Jetzt, wo du diese Zeilen liest, wird dir bewusst, dass du freust oder dich
ärgerst. Wenn du dich nicht mehr spürst und die Gegenwart verlässt dann wirkt
das wie ein „Mini-Tod“ mit dem Festhalten am Vergangenen, mit deiner fehlenden
Flexibilität, mit deinen starren Gewohnheiten.
Noch
ein Gedanke für die Auflösung der Grenzen von Tod und Leben. Als du im
Mutterleib warst, dachtest du vielleicht bei der Geburt: „Hilfe, ich sterbe!“ Du
hattest wahrscheinlich keine Geburtsfreuden, sondern eher Todesangst. Aber, du
lebst! Jetzt denkst du, aber wenn ich gestorben bin, bin ich wirklich tot. Da
sagt Jesus im Lukasevangelium (Lk 20,38) „Er ist doch kein Gott von Toten, sondern
von Lebenden; denn für ihn sind alle lebendig.“ Für Gott sind alle lebendig!
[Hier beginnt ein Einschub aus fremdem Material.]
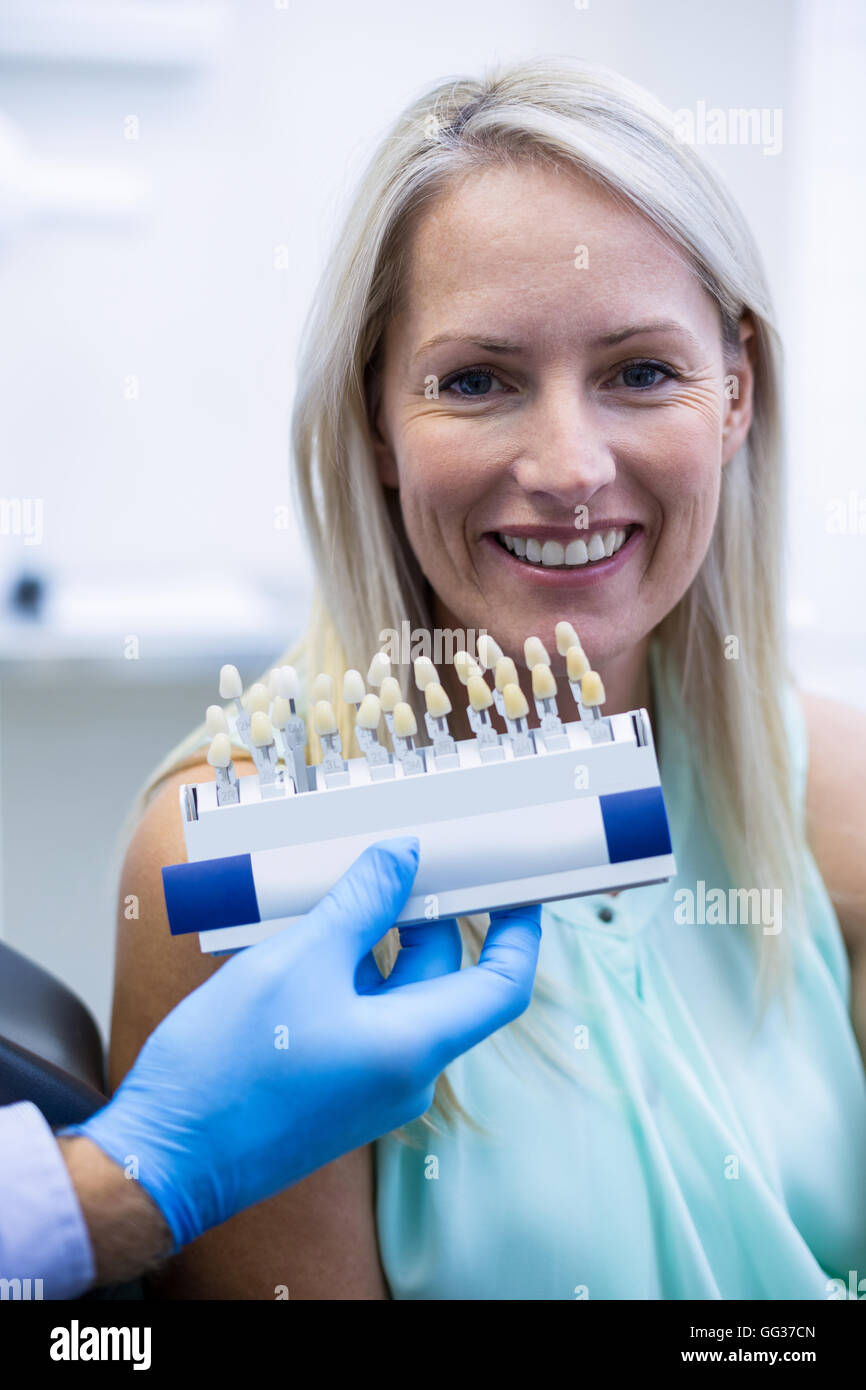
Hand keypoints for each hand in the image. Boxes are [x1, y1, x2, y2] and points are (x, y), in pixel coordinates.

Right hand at [71, 838, 540, 1250]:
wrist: (163, 1159)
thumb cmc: (228, 1067)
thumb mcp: (298, 961)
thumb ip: (360, 903)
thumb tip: (402, 858)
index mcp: (414, 1046)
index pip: (502, 985)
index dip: (520, 931)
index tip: (517, 886)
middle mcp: (405, 1074)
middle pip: (443, 980)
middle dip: (427, 917)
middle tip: (402, 859)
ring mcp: (369, 1087)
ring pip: (395, 997)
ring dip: (377, 942)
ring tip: (339, 890)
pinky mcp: (335, 1091)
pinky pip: (362, 1020)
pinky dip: (348, 975)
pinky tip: (308, 940)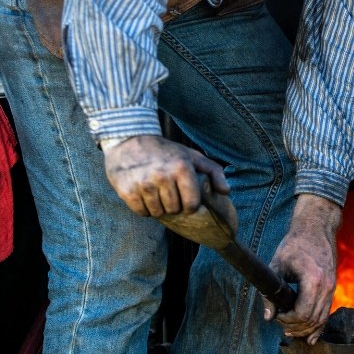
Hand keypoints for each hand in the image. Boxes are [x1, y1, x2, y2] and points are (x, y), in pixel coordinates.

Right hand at [102, 135, 228, 216]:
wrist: (129, 140)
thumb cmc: (166, 151)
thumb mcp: (192, 156)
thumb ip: (214, 172)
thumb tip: (226, 191)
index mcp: (182, 167)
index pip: (192, 204)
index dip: (190, 205)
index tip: (185, 198)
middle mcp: (163, 176)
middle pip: (174, 209)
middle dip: (173, 205)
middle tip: (167, 192)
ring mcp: (144, 184)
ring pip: (158, 213)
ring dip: (158, 207)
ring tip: (156, 192)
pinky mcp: (127, 191)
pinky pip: (142, 213)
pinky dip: (143, 208)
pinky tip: (143, 194)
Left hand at [264, 194, 341, 344]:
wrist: (316, 228)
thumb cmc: (295, 243)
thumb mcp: (277, 265)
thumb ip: (270, 292)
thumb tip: (268, 316)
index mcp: (313, 280)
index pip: (303, 313)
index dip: (288, 320)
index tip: (277, 316)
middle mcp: (327, 286)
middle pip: (313, 320)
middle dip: (296, 327)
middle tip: (281, 325)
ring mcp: (332, 287)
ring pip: (322, 319)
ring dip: (306, 330)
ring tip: (291, 332)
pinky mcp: (332, 287)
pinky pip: (327, 312)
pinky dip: (319, 326)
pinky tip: (311, 337)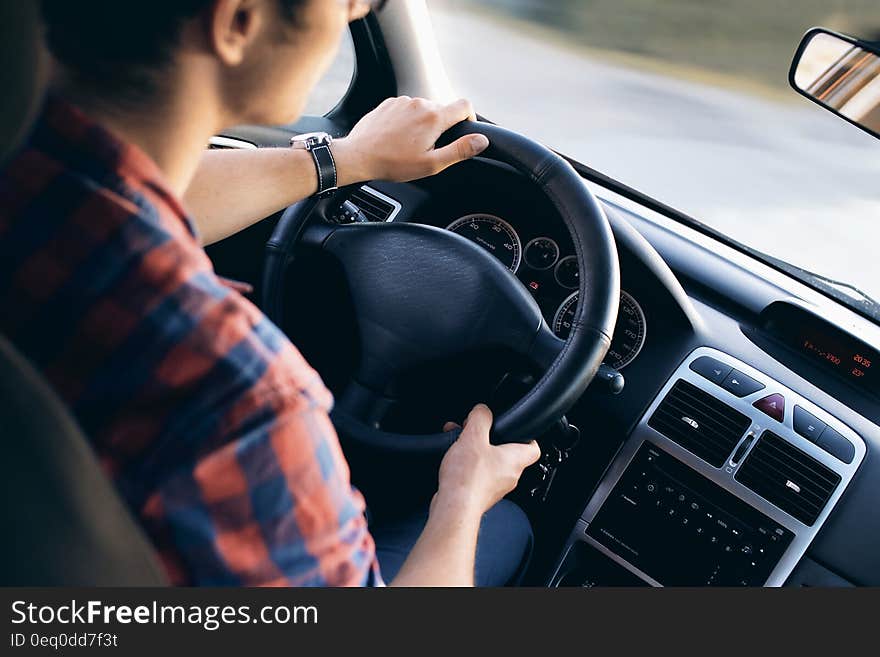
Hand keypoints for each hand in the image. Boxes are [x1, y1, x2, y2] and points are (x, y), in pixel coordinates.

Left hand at [331, 96, 489, 183]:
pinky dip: (408, 120)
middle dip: (442, 127)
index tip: (463, 131)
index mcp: (434, 117)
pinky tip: (398, 137)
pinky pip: (407, 109)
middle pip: (443, 109)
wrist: (358, 156)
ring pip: (424, 109)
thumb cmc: (393, 163)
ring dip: (423, 124)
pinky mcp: (389, 103)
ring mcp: (403, 101)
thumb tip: (481, 141)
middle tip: (429, 148)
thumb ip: (459, 150)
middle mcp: (420, 103)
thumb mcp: (431, 163)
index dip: (469, 118)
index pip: (465, 106)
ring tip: (410, 145)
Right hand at [434, 404, 540, 517]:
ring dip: (475, 451)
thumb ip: (480, 418)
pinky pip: (477, 475)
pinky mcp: (480, 495)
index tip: (517, 428)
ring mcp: (495, 487)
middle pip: (506, 453)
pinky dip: (467, 465)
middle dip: (489, 439)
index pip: (533, 447)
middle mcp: (509, 476)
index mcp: (515, 460)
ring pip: (489, 463)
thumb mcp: (473, 436)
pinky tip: (453, 460)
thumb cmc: (468, 479)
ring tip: (459, 442)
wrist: (454, 508)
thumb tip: (482, 410)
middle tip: (476, 431)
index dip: (527, 435)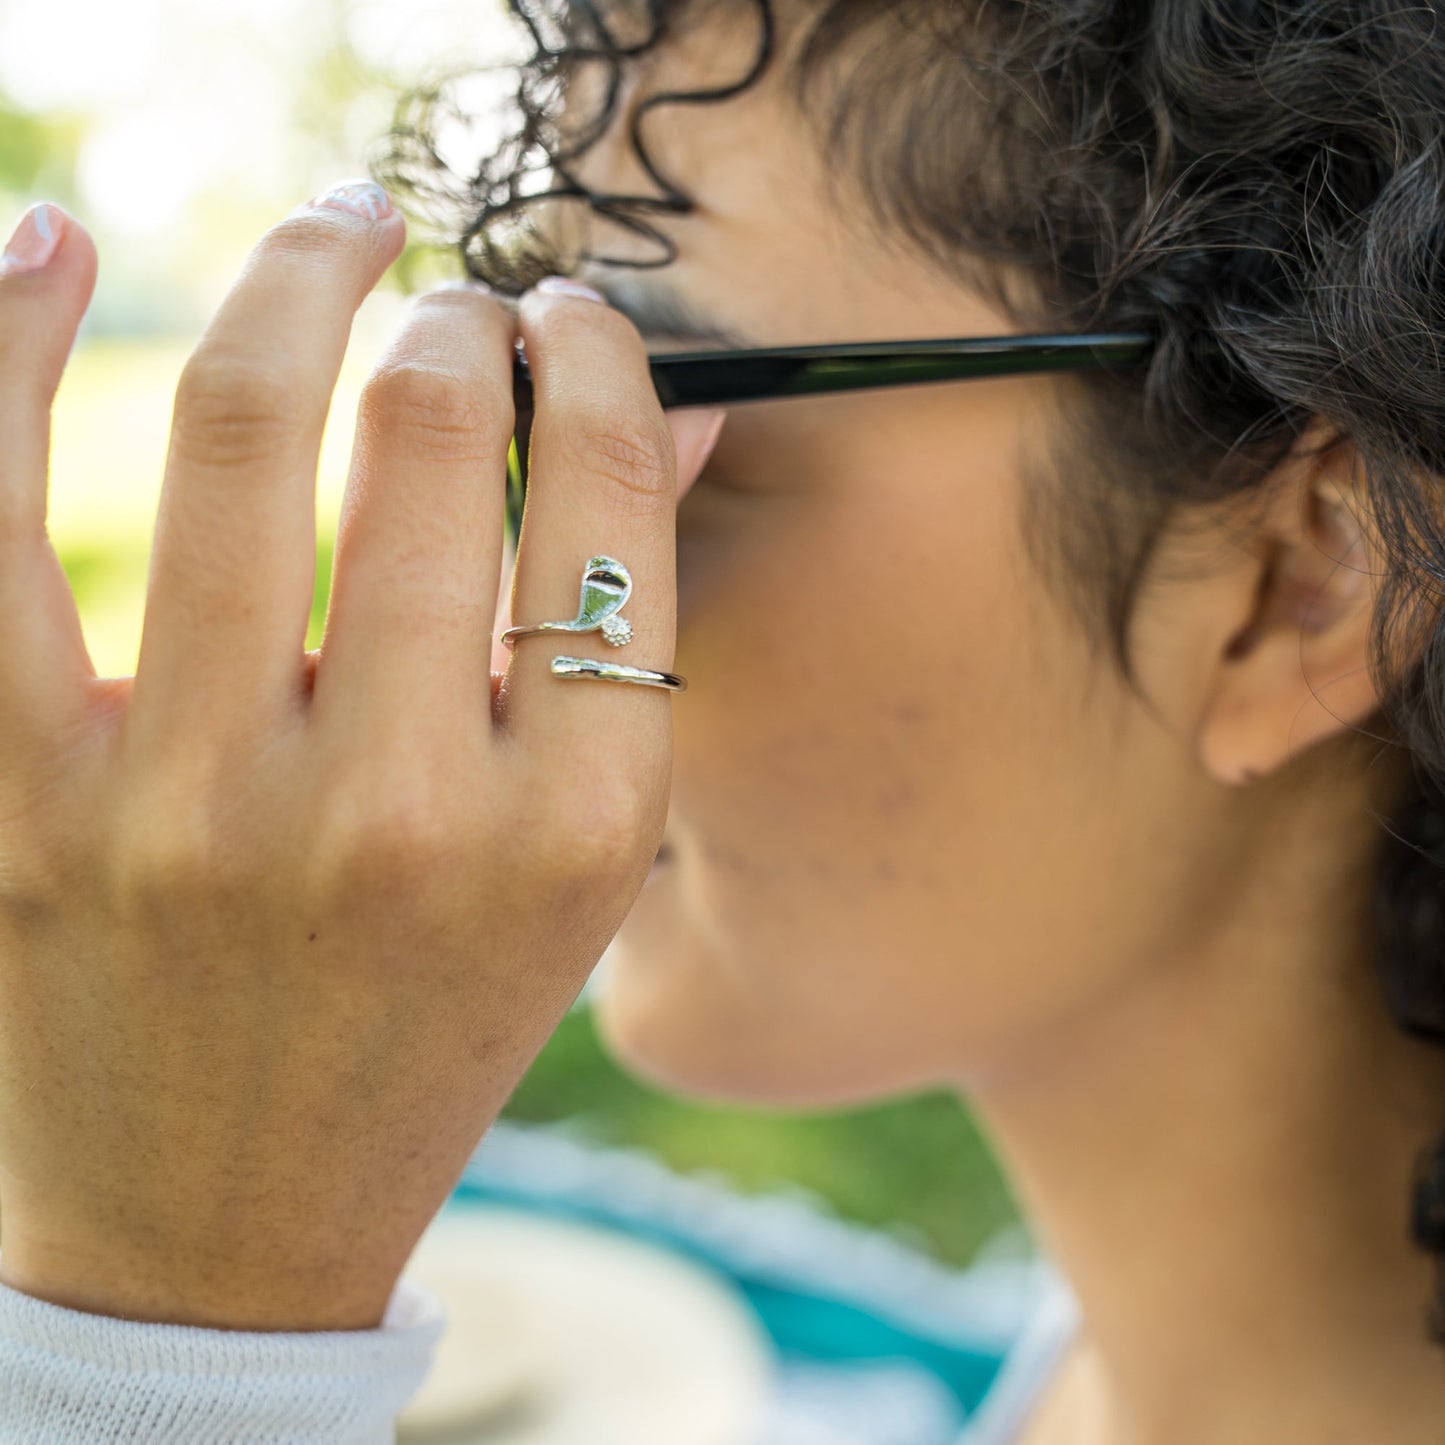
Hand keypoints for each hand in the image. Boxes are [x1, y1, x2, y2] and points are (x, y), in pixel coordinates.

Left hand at [0, 187, 723, 1330]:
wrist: (229, 1222)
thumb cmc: (432, 1024)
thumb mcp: (579, 861)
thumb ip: (622, 633)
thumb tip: (669, 414)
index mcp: (568, 827)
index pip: (603, 507)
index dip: (597, 367)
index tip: (570, 320)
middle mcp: (396, 811)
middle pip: (430, 445)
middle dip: (455, 319)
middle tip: (456, 294)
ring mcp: (192, 806)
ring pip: (231, 433)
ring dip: (297, 278)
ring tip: (340, 225)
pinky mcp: (24, 806)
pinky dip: (8, 343)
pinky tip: (56, 240)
Deine verstorbenen Eltern, deine Familie, die Freunde, alle Menschen aller
Religionen und du selbst. Für Gott sind alle lebendig, meint Jesus. Wir
verwechseln das körperliche Ende mit dem Tod. Ja, der Körper ist begrenzt, aber du selbst mit deinem
innersten Wesenskern wirst nicht sterben, du lebst. Aber ob du wirklich lebst
und das Empfinden von Leben hast, entscheidest du einfach selber, indem du dich
weiterentwickelst. Im Grunde ist es egal, ob du jetzt in diesem vorübergehenden
Körper zuhause bist, oder nach diesem Leben in einen anderen Seinszustand übergehst,
du kannst immer tot und/oder lebendig sein.
Noch
einmal Hermann Hesse im Gedicht „Stufen“: „Es wird vielleicht auch noch die
Todesstunde uns neuen Räumen jung entgegen senden. Des Lebens Ruf an uns wird
niemals enden… Wohlan denn, Herz, nimm Abschied und gesunde!“ In diesen Versen
verbergen sich noch ein paar gute Hinweise für das Leben.
- Die Todesstunde macht uns jünger und nicht älter. Die neuen Räume werden uns erfrischen und beleben wie das Erlebnis der großen Welt damals nach unserer Geburt. Der Tod ist nicht Tod, sondern die Öffnung der neuen Räume.
- Die Tür zu den neuen Räumen liegt nicht in der Region des Verstandes, sondern im Herzen.
- Da gibt es „des Lebens Ruf“. Von außen sagt die Stimme: „Mach dich auf!“ Ich glaube, dass Gott uns ruft. Werde aufmerksam für seine Stimme.